(Johannesburg) La présidence Trump a affiché un net désintérêt pour l’Afrique, se contentant de prolonger le statu quo là où les États-Unis étaient déjà engagés. Mais il ne faudrait pas attendre de miracles de son successeur, mettent en garde de nombreuses voix sur le continent.

par les bureaux africains de l'AFP avec Gersende RAMBOURG à PARIS
Agence France-Presse

La Fondation Nelson Mandela a dit son « soulagement » à l’annonce de la victoire de Joe Biden, qui doit succéder à Donald Trump en janvier. « Nous n’allons plus le regarder saper les institutions démocratiques ni l’écouter apporter le déshonneur » à sa fonction « quatre ans de plus ».

Reste au futur président la « tâche titanesque » de commencer à défaire « l’approfondissement du racisme, du sexisme, de la xénophobie, de l’“Afrophobie” » mis en place par Trump, ajoute la Fondation.

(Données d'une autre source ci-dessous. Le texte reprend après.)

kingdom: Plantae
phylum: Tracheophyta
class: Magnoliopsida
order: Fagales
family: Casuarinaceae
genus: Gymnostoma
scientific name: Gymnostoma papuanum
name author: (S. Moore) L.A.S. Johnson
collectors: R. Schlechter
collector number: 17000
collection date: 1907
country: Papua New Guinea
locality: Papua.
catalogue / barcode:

« Pays de merde ». Toute l’Afrique se souvient de cette formule attribuée à Trump pour décrire les pays africains d’où venaient des personnes cherchant à émigrer aux États-Unis. « Mépris », « condescendance », l’expression a choqué, durablement.  

Son « attitude à la limite du respect » a déplu, « tout comme sa politique d’immigration » très restrictive, souligne Ousmane Sène, directeur du West African Research Center (WARC) basé à Dakar.  

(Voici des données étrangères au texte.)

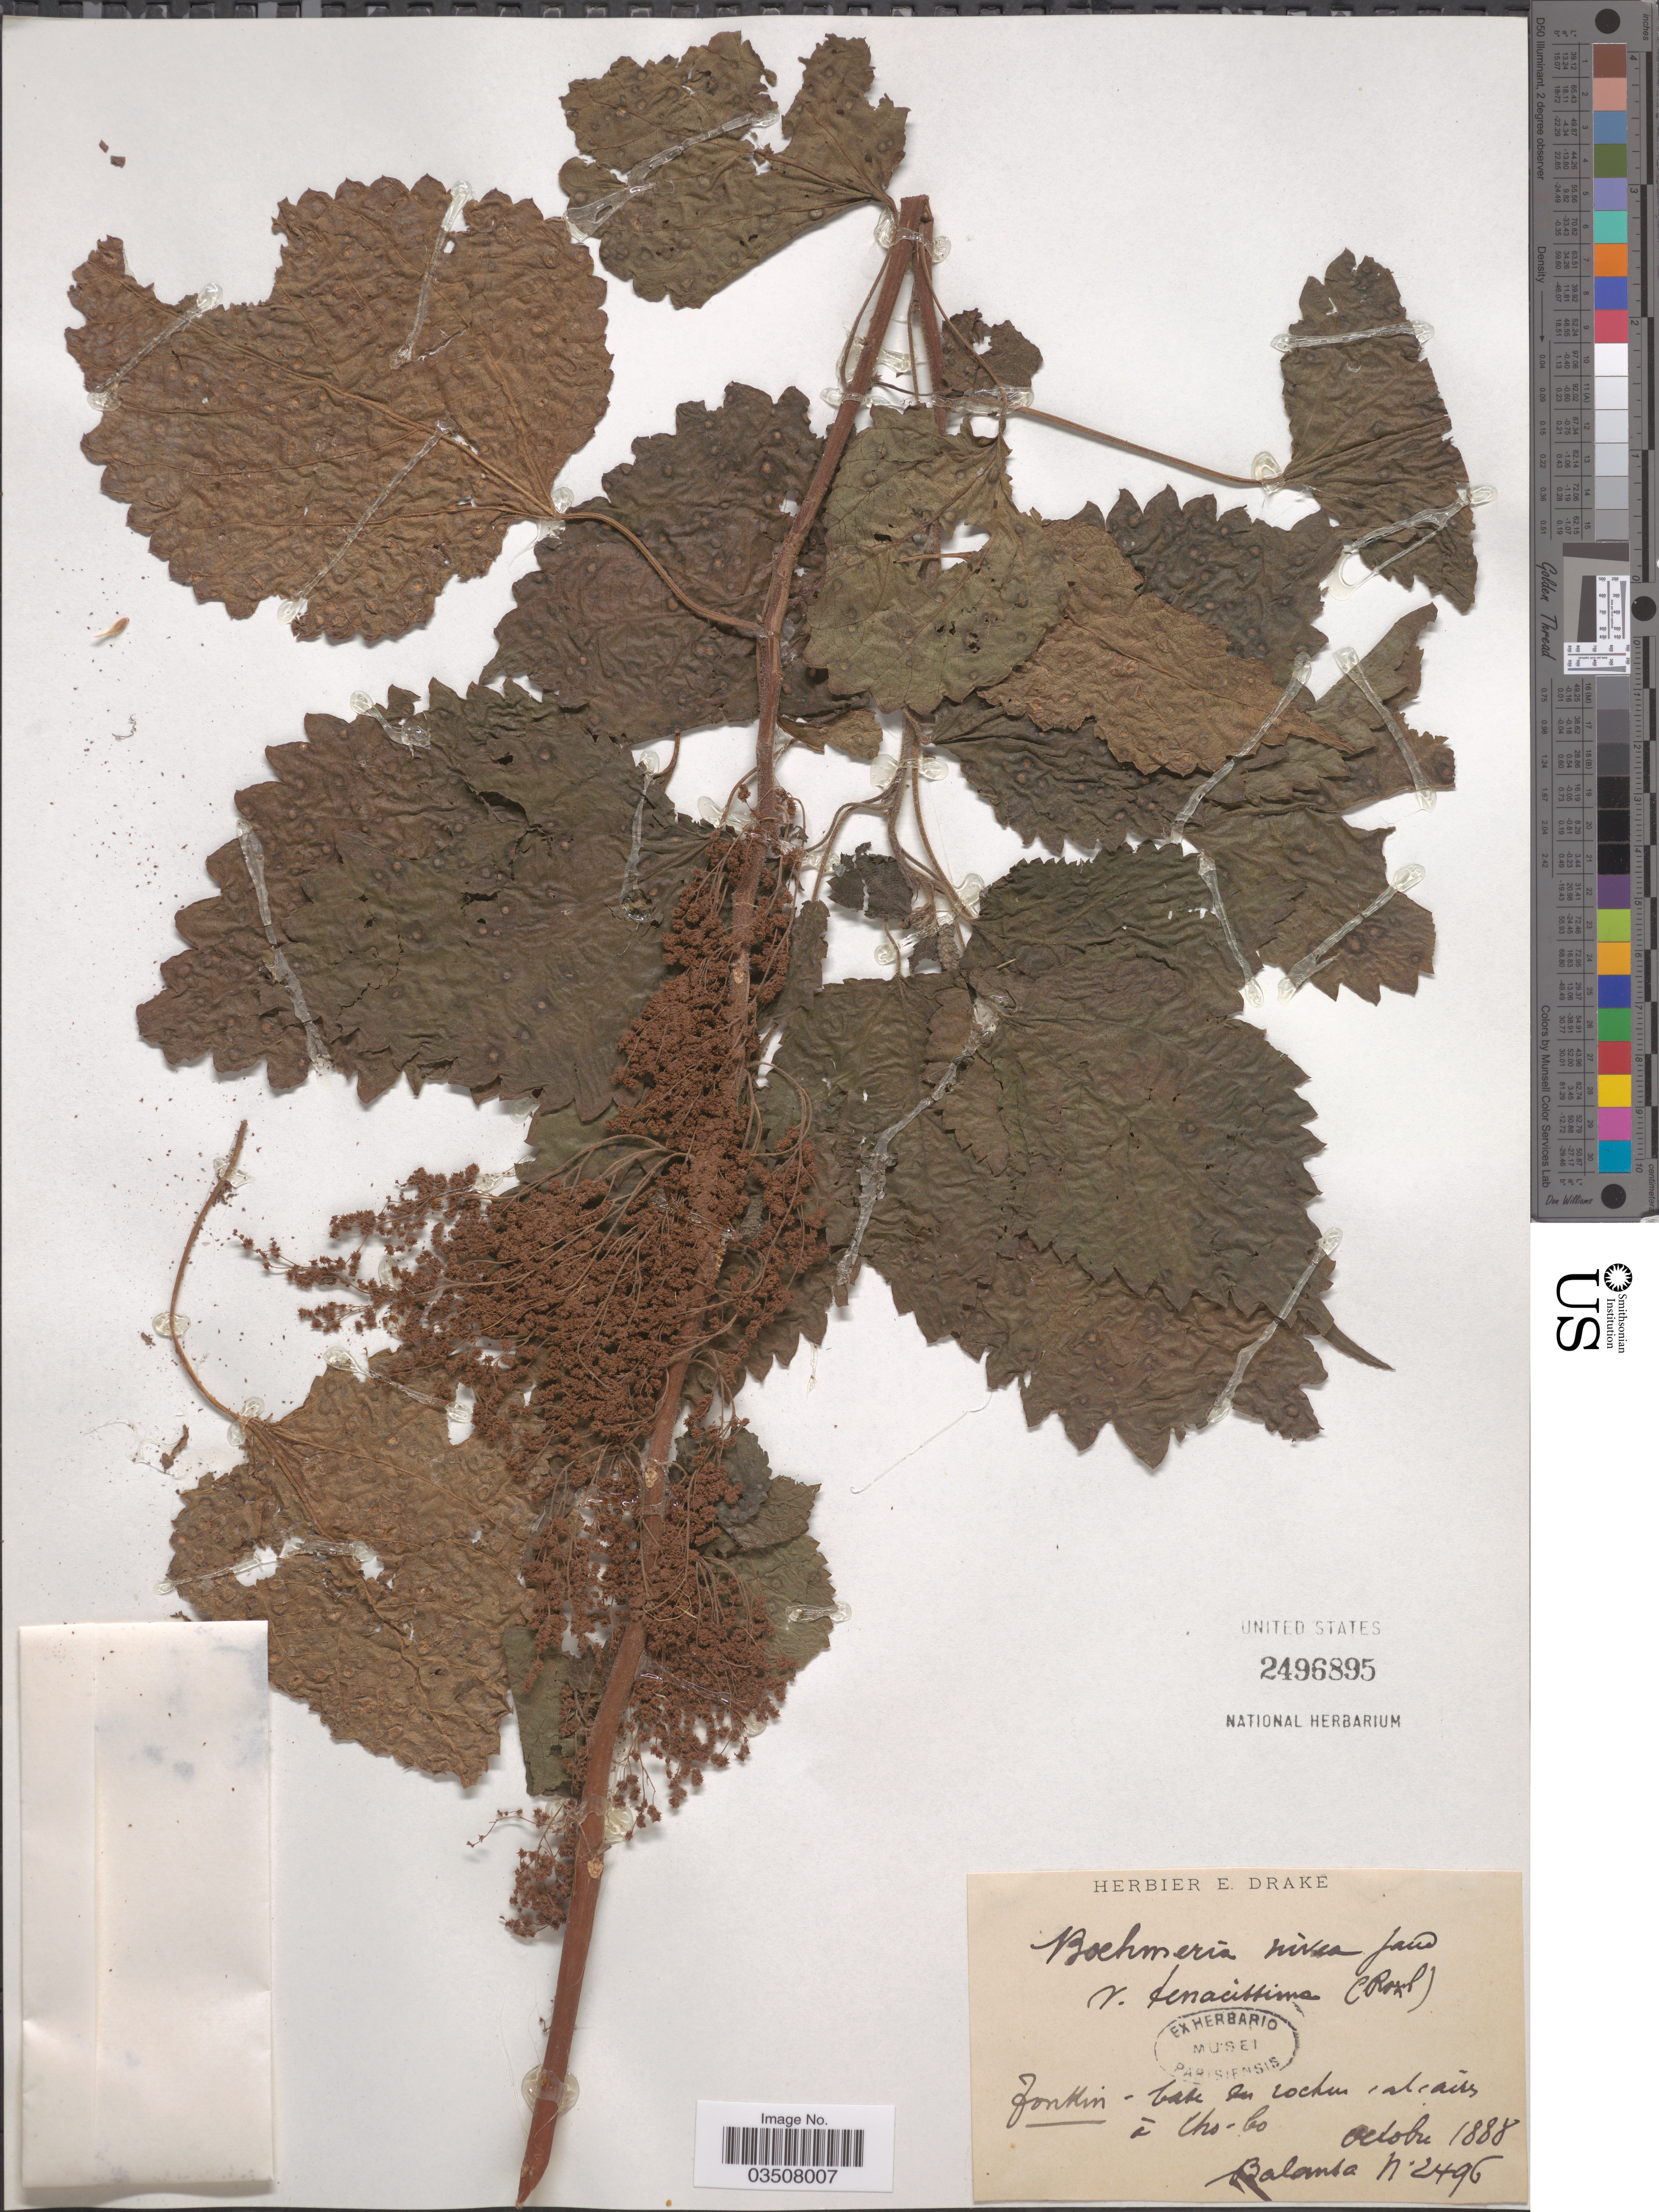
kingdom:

En retour, « pendant ces quatre ans, cela a été le désamour ou l’indifférence : à preuve, le peu d’intérêt que les médias africains ont accordé à l’Amérique pendant cette période ».

Sécurité au Sahel

Les États-Unis se sont concentrés sur l’essentiel pour eux : lutte antiterroriste, programmes d’aide existants. Mais peu de diplomatie, de politique. Et même de stratégie économique. Pendant ces « quatre années perdues », ils ont cédé beaucoup de terrain à la Chine, notamment sur le plan des échanges commerciaux.

Washington a ainsi parachevé des accords de défense avec le Sénégal, le Ghana ou le Niger et accordé un « soutien déterminant » au Sahel aux côtés de la France, souligne pape Malick Ba, professeur d’études américaines à l’Université Cheikh Anta Diop de Dakar.  

Le bilan Trump en Afrique est « en deçà de ses prédécesseurs Obama et Bush », juge ce dernier, estimant qu’il a manqué de « stratégie spécifique ». D’ailleurs « il n’a pas mis les pieds sur le continent et avait même viré » son secrétaire d’État Rex Tillerson « en pleine tournée africaine » en 2018, rappelle-t-il.

Au Nigeria, pays le plus peuplé d’Afrique, la politique américaine sous Trump a été « inerte, inefficace et dépourvue de boussole morale », écrivent les chercheurs américains Judd Devermont et Matthew Page.  

L’absence de réaction américaine lors de la répression des manifestations en octobre à Lagos est un exemple flagrant. Joe Biden, alors candidat à la Maison-Blanche, devance le département d’État en diffusant un communiqué pour dénoncer les tirs à balles réelles contre la foule. Preuve que Washington est « dépassé et pas réactif », souligne M. Page auprès de l’AFP.

Troisième mandat Obama

Biden devrait peser davantage sur les situations de violation des droits de l’Homme, estime SBM Intelligence, consultant géopolitique nigérian.  

Mais « espérer de meilleures relations entre l’Afrique et les États-Unis aboutira à des désillusions », prévient un ancien ambassadeur nigérian à Washington, George Obiozor, rappelant la déception déjà générée par les mandats de Barack Obama.  

La présidence Biden, « on peut imaginer que ce sera une sorte de troisième mandat Obama, où l’on retrouvera une Amérique plus engagée » dans le monde, avance cependant René Lake, analyste politique, dans le quotidien sénégalais L’Observateur.

Washington devrait renouer avec le multilatéralisme, consolider ses relations diplomatiques, revenir dans l’Organisation mondiale de la Santé (OMS) et dans l’Accord de Paris pour le climat.  

Mais en attendant, les gesticulations de Trump, criant à la fraude et contestant les résultats ces derniers jours, ne servent pas d’exemple aux jeunes démocraties africaines, évoquant plutôt des États-Unis devenus « république bananière », ironisent et s’inquiètent plusieurs commentateurs.  

Son attitude « risque de faire école en Afrique et conforter tous les chefs d’État qui ne veulent pas s’accommoder avec le jeu démocratique », s’inquiète Jean Bosco Manga, président d’une association tchadienne de droits de l’Homme.

« Comme disait Nelson Mandela, un bon dirigeant sait quand c’est le moment de partir », relève la Foundation du même nom à Johannesburg : « Il n’est pas encore trop tard pour Trump de choisir la dignité, pour lui et pour les autres ».